Surabaya, Deras.id – Calon wakil gubernur nomor urut 1 Lukmanul Hakim memberikan kritik tajam terhadap Emil Dardak, wakil gubernur petahana dalam debat ketiga Pilkada Jawa Timur 2024 pada Senin,(18/11/2024). Lukman mengajukan persoalan kesenjangan pembangunan dan penegakan hukum lingkungan hidup selama pemerintahan Khofifah-Emil.
Lukman menyoroti sejumlah kelemahan pemerintahan Khofifah-Emil, terutama dalam memastikan pemerataan pembangunan di wilayah Jawa Timur, yang hingga kini masih terlihat timpang. Dalam diskusi terkait tata ruang dan perencanaan wilayah, ia menilai area Selingkar Wilis, termasuk wilayah Mataraman seperti Magetan dan Madiun, kurang mendapatkan perhatian serius meskipun telah disebut dalam Perpres Nomor 80 Tahun 2019.
“Pemerintahan saat ini terlalu terfokus pada pengembangan kota-kota tertentu tanpa melihat kebutuhan wilayah lain yang tertinggal. Jatim itu yang maju terpusat di enam kabupaten. Dalam konteks rencana tata ruang wilayah, kita harus prioritaskan agenda sesuai Perpres Nomor 80 Tahun 2019,” ujar Lukman saat debat ketiga dengan tema ‘Hukum, Birokrasi, dan Hak Asasi Manusia’ yang digelar di Grand City, Surabaya, Senin (18/11/2024).
Ia menegaskan bahwa pembangunan harus dilakukan secara menyeluruh dan terintegrasi, bukan sekadar tambal sulam atau terfokus pada proyek-proyek yang bersifat parsial.
Selain menyoroti tata ruang wilayah, Lukman juga mengangkat isu penting terkait penegakan hukum lingkungan hidup. Ketika Emil bertanya tentang strategi konkret untuk mengatasi limbah B3, Lukman memberikan jawaban yang tegas mengenai pentingnya penegakan hukum bagi pelaku pencemaran dan perusakan lingkungan.
“Pengawasan dan penegakan lingkungan hidup harus dilakukan. Kita memiliki UU Nomor 32 Tahun 2009 tentang Perlindungan dan Pengelolaan Lingkungan Hidup yang sangat jelas mengatur hal ini,” ungkapnya.
Ia menegaskan bahwa pemerintah harus tegas dalam menindak pelanggar dan tidak memberikan toleransi terhadap kelalaian yang berdampak pada kerusakan lingkungan.
Kritik Lukman tidak berhenti pada aspek hukum saja. Ia juga menyoroti pentingnya memastikan pembangunan infrastruktur dan fasilitas lingkungan hidup tidak hanya menjadi solusi jangka pendek, tetapi juga menyasar keberlanjutan dan pengelolaan yang baik.

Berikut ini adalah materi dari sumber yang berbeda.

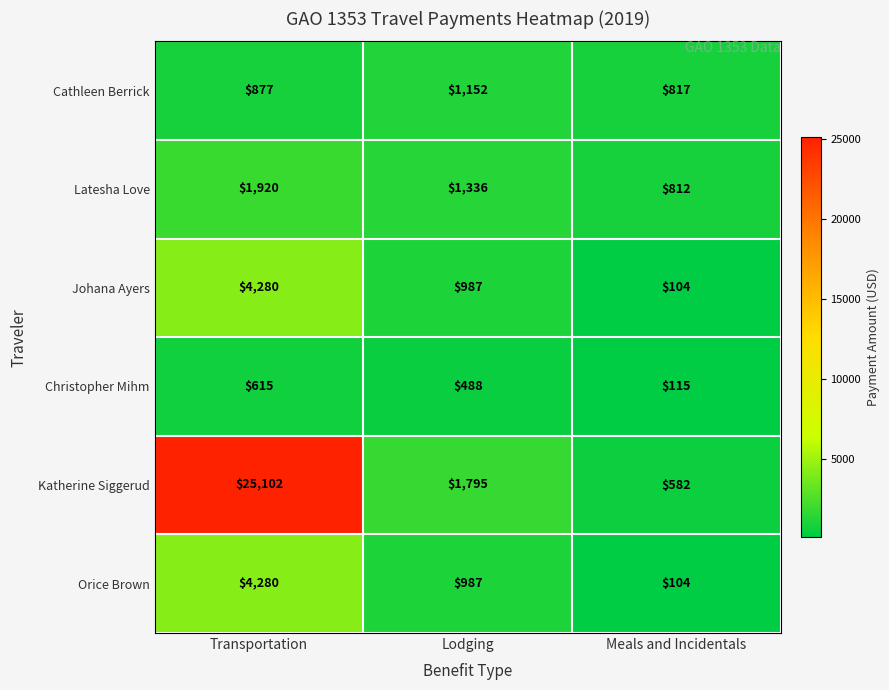

What is the total value across all series at Lodging?

6745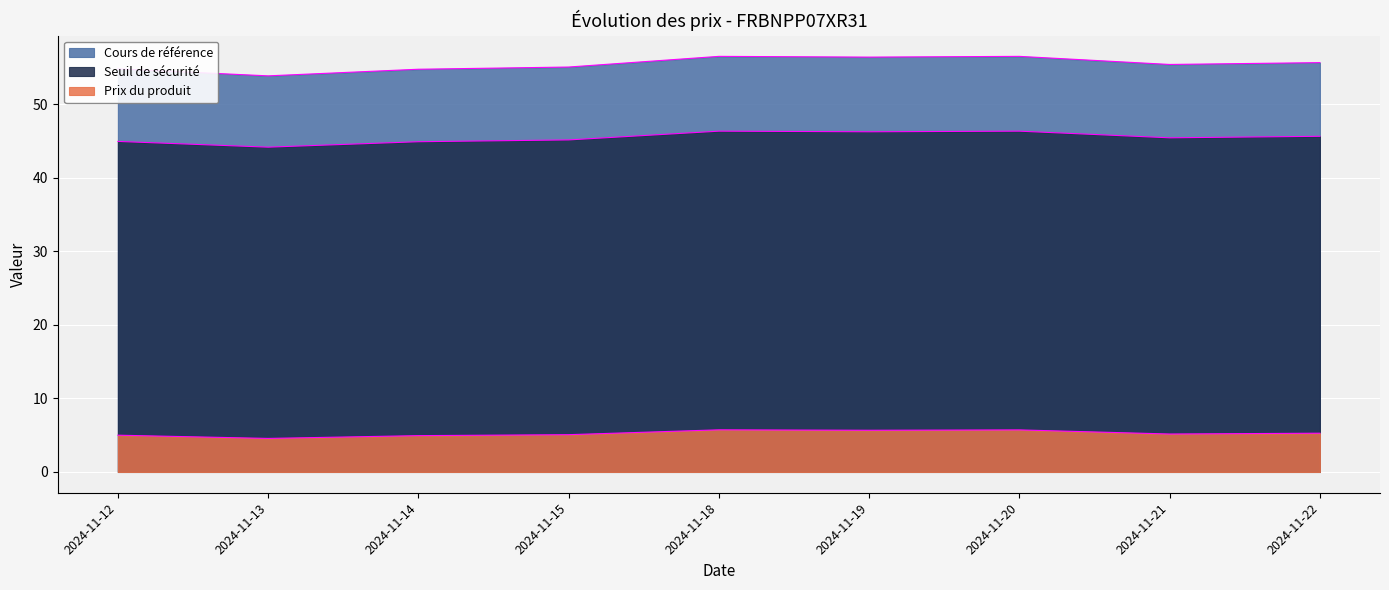

What is the difference between the maximum and minimum values in the Cours de référence series?

2.2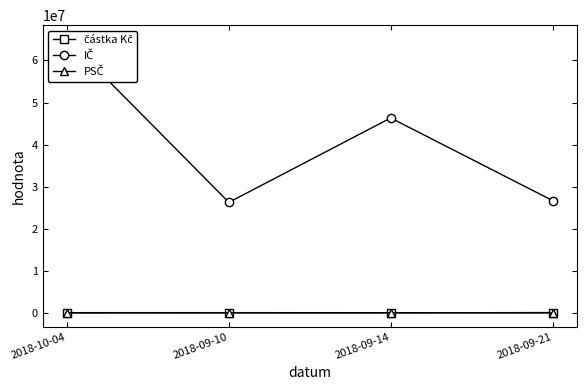

Which series changed the most between 2018-09-10 and 2018-09-21?

IČ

Hal ini ia angkat setelah Emil memaparkan keberhasilan pemerintahannya dalam membangun fasilitas pengolahan limbah B3 di Mojokerto. Meskipun hal ini menjadi capaian positif, Lukman menekankan bahwa fasilitas tersebut tidak akan berdampak maksimal tanpa pengawasan ketat terhadap pencemaran yang sudah terjadi, seperti kasus pencemaran Kali Brantas yang sebelumnya menjadi sorotan publik.

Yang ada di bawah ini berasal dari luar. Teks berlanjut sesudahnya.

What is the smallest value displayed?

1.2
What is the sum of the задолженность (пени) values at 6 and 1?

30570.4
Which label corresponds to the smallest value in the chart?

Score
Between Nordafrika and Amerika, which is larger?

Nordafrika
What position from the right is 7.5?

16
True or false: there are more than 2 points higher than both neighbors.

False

Kritik-kritik yang disampaikan Lukman menggarisbawahi tuntutan agar pemerintahan Jawa Timur mendatang tidak hanya fokus pada klaim keberhasilan proyek-proyek infrastruktur besar, tetapi juga melihat akar persoalan kesenjangan wilayah dan keberlanjutan lingkungan.

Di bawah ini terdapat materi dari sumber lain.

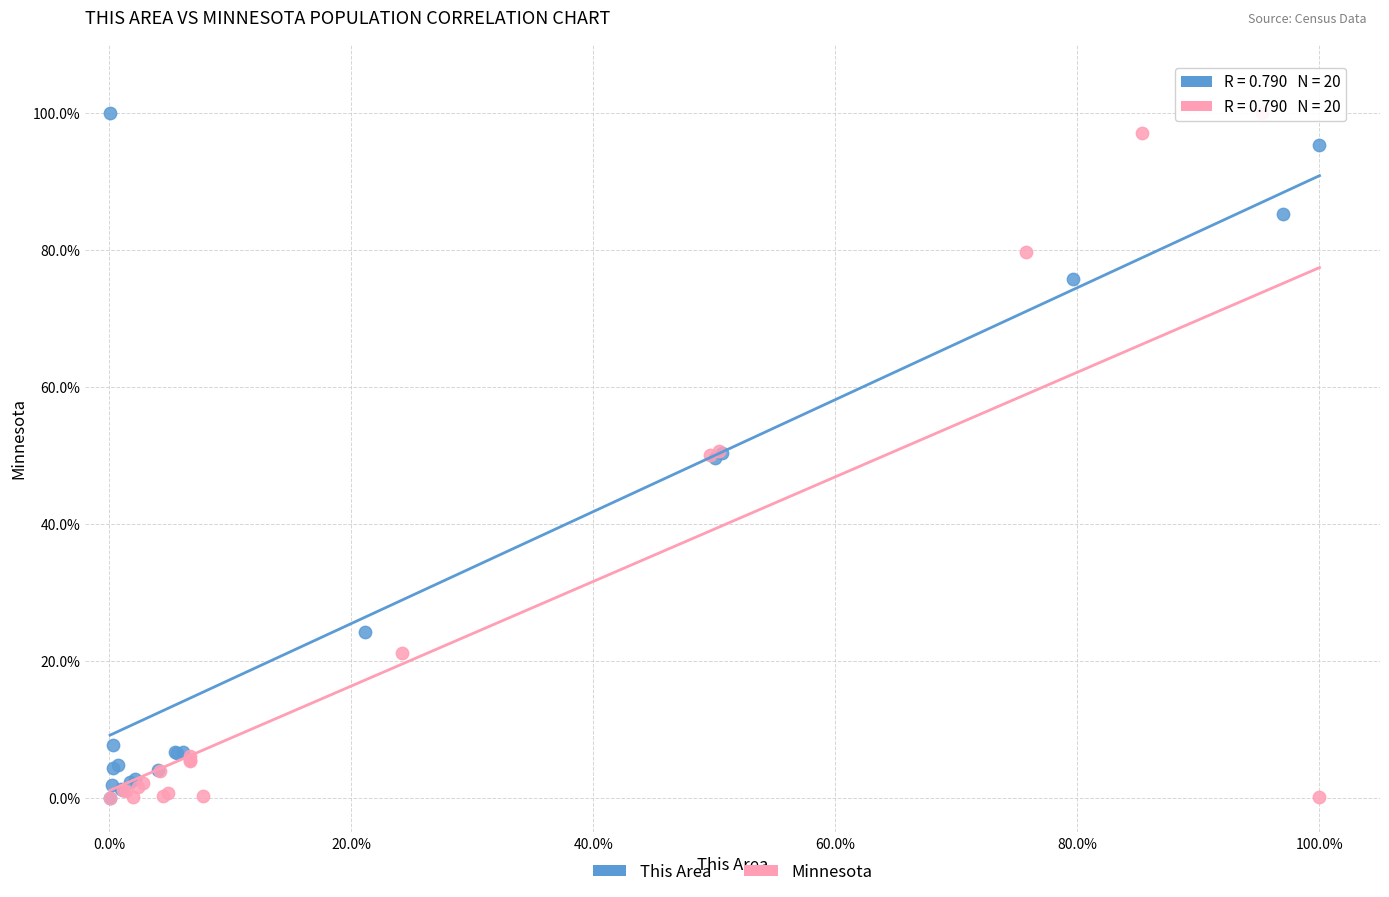

What are all the series names shown in the legend?

This Area, Minnesota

Ia menyerukan pendekatan yang lebih inklusif, integratif, dan konsisten dalam menerapkan kebijakan, terutama yang berdampak langsung pada masyarakat di wilayah tertinggal. Melalui pandangannya, Lukman tidak hanya mengkritik Emil tetapi juga memancing diskusi yang lebih mendalam mengenai arah pembangunan Jawa Timur di masa depan.
Lukman menantang Emil dan kandidat lain untuk memberikan jawaban yang lebih konkret dan komprehensif mengenai bagaimana mengatasi kesenjangan wilayah dan memastikan keberlanjutan lingkungan hidup sebagai bagian integral dari pembangunan.